Il silenzio colpevole è connivente perché non fa capire ai siciliani una cosa fondamentale: il sindacato, che rappresenta i pubblici dipendenti, dovrebbe essere un organismo trasparente che deve difendere i propri i scritti onesti.
Quando, invece, sono mescolati il grano e il loglio, non si capisce più dove sta l’uno e dove sta l’altro. Invece, c’è bisogno di chiarezza e luminosità nelle istituzioni e nella burocrazia, ma sembra che nei due ambienti non vi sia energia per accendere illuminazione. O meglio, non c’è la voglia di accendere illuminazione perché così, nel buio, chi ha interesse può pescare nel torbido e continuare a succhiare il sangue dei cittadini con un comportamento parassitario che invece dovrebbe essere debellato.
Dopo il 20 novembre, Città Metropolitane e Liberi Consorzi avranno acquisito una nuova veste istituzionale, pur mantenendo inalterate le spese per il loro funzionamento.
Trattandosi di organismi di secondo grado, tali spese dovrebero essere a carico delle istituzioni di primo grado, cioè i Comuni, mentre in atto esse rimangono a carico della Regione.
Si tratta di una palese violazione del principio costituzionale di sussidiarietà (art. 118) secondo il quale i Comuni sono il primo anello delle istituzioni; le Regioni intervengono nelle materie che i Comuni non possono svolgere; lo Stato interviene nelle materie che le Regioni non sono in condizioni di svolgere.

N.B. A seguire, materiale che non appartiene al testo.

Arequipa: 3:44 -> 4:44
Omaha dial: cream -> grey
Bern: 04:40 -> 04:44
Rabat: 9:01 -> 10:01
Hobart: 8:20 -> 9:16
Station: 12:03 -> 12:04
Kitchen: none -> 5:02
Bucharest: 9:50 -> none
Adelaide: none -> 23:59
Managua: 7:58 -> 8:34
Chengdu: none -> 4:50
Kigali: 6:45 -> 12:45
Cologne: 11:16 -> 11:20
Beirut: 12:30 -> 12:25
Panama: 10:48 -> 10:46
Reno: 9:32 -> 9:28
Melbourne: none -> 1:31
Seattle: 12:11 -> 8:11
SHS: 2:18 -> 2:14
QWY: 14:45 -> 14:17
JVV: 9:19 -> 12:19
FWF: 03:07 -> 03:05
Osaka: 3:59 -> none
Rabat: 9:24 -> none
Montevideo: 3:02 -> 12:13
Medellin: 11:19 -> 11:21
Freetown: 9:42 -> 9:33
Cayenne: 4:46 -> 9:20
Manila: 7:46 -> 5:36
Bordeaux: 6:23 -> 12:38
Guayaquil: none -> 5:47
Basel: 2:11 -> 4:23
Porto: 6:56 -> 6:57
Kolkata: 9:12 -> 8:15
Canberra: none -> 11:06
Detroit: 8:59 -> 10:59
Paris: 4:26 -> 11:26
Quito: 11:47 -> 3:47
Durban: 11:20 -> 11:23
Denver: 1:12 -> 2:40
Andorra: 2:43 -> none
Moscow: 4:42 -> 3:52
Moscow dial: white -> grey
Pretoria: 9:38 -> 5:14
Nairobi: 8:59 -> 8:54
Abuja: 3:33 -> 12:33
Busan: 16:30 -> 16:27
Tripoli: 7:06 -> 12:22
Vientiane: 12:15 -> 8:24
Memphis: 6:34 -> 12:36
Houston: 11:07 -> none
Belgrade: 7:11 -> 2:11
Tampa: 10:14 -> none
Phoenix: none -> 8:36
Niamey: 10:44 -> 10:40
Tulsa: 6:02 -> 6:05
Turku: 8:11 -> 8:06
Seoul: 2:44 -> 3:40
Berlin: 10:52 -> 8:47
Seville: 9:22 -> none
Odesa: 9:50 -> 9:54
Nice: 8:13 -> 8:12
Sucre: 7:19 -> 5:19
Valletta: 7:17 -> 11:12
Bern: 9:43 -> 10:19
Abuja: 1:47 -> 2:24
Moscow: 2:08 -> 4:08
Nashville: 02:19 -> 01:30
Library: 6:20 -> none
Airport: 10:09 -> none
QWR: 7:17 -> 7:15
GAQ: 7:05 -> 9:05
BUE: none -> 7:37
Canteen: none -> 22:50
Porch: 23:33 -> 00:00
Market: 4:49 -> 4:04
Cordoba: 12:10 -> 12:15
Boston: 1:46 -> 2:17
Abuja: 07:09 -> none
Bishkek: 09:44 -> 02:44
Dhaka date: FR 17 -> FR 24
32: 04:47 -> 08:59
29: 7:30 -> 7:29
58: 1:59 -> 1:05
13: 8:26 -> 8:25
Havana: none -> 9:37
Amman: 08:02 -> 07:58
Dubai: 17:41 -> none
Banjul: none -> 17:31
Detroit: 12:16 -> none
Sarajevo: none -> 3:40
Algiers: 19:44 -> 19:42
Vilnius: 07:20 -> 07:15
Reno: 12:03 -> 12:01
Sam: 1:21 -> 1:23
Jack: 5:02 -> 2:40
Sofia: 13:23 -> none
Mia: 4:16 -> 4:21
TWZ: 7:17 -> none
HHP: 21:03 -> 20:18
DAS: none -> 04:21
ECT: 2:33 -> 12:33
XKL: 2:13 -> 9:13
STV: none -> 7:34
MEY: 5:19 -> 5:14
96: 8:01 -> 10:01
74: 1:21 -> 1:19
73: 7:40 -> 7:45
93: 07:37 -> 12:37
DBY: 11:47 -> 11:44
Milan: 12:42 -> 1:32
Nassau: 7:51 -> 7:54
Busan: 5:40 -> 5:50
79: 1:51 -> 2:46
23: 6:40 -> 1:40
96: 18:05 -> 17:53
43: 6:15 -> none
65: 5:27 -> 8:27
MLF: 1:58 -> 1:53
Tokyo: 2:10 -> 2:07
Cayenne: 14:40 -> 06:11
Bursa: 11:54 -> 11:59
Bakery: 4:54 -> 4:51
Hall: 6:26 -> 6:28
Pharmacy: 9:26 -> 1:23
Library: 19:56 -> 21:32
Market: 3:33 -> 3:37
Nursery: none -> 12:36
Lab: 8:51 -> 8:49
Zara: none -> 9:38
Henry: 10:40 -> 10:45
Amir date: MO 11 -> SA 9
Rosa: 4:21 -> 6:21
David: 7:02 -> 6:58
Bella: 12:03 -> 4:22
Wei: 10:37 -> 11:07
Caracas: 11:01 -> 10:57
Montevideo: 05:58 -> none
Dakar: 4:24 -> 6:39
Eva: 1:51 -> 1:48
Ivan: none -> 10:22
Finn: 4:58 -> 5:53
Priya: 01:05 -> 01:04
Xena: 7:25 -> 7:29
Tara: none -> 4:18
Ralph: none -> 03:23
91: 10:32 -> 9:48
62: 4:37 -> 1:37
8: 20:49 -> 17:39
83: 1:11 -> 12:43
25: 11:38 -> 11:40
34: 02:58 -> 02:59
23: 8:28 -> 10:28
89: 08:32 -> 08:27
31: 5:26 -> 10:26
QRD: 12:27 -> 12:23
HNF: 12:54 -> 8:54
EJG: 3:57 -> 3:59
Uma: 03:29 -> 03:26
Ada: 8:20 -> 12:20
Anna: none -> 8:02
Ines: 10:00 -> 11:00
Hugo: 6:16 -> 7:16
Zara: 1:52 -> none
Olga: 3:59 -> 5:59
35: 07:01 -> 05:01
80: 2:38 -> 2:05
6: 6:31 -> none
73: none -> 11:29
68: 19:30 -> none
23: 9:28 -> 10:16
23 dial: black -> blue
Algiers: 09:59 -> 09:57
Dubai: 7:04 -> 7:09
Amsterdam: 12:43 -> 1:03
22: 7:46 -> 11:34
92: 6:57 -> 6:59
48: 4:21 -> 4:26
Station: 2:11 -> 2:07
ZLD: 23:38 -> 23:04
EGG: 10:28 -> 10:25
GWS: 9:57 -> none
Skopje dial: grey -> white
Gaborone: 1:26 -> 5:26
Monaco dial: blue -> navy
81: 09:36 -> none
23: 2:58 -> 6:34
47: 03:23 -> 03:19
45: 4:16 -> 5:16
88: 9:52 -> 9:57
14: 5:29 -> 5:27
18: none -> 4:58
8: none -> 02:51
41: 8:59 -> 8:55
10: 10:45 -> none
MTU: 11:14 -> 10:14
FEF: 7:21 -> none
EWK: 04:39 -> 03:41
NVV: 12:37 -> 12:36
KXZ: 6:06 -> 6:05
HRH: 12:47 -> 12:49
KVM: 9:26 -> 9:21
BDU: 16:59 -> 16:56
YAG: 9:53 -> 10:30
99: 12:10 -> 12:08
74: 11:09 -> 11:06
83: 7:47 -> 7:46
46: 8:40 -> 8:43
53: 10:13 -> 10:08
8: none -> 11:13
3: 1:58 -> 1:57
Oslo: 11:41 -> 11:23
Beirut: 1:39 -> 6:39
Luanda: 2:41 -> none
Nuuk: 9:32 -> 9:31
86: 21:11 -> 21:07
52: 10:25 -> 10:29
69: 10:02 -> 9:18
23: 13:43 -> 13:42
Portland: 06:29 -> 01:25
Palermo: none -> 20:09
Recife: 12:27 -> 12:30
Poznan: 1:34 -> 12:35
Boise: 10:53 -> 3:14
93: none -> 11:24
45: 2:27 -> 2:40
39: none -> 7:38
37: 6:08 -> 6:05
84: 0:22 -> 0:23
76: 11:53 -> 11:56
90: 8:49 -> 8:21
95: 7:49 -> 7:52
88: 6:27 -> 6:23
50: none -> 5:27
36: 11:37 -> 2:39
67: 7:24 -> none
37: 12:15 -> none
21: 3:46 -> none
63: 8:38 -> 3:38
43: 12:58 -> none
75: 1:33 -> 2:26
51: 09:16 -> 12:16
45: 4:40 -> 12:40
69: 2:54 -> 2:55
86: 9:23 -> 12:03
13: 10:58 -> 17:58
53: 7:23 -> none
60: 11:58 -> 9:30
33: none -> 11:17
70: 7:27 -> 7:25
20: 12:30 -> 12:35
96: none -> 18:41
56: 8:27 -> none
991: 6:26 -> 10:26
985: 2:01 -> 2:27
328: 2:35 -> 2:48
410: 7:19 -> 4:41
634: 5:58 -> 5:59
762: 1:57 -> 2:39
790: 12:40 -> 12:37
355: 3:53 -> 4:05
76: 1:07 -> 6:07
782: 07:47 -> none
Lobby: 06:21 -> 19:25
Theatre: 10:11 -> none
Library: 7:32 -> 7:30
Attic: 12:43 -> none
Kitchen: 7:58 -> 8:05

Proprio in virtù di tale principio lo Stato può sostituirsi ai poteri delle Regioni e dei Comuni quando essi non ottemperano ai loro doveri sia per omissioni che per atti e comportamenti che vanno fuori dal loro preciso binario istituzionalie. Ma in Sicilia la Regione continuerà a finanziare Città Metropolitane e Liberi Consorzi, sostenendo oneri che dovrebbero essere invece a carico dei Comuni: uno sberleffo.